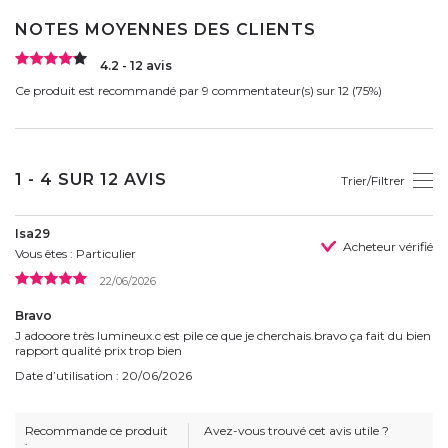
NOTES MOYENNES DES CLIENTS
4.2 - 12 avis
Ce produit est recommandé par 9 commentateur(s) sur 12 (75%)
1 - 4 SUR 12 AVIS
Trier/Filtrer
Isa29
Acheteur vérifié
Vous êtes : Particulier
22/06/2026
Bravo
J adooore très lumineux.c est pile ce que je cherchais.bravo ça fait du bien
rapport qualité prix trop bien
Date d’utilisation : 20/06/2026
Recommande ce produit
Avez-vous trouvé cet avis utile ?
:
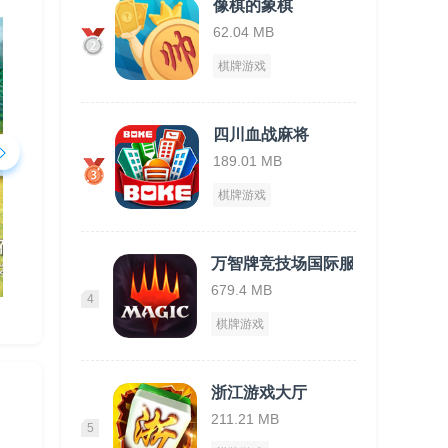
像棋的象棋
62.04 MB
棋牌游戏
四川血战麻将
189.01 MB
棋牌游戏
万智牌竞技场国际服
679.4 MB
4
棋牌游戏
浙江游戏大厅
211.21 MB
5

==

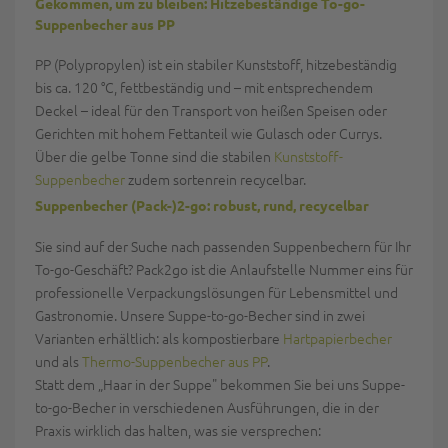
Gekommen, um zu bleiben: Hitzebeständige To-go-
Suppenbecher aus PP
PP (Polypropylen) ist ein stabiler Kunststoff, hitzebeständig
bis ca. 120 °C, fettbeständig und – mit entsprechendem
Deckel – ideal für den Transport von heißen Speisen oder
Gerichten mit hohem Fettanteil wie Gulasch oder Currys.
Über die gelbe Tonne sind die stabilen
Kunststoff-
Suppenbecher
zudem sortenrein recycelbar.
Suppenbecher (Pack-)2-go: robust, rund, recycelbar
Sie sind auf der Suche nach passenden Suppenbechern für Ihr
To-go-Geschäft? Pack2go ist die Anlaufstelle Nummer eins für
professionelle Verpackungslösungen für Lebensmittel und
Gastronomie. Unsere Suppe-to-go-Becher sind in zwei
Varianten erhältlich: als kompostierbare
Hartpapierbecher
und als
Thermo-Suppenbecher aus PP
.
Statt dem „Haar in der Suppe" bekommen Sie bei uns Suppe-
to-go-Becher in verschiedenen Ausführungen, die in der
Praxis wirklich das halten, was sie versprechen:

*Instruction*:
Please pull out every line in the items above that contains the word "produit", treating uppercase and lowercase letters as different.

*Response box*:
Ce produit est recommandé par 9 commentateur(s) sur 12 (75%)
Recommande ce produit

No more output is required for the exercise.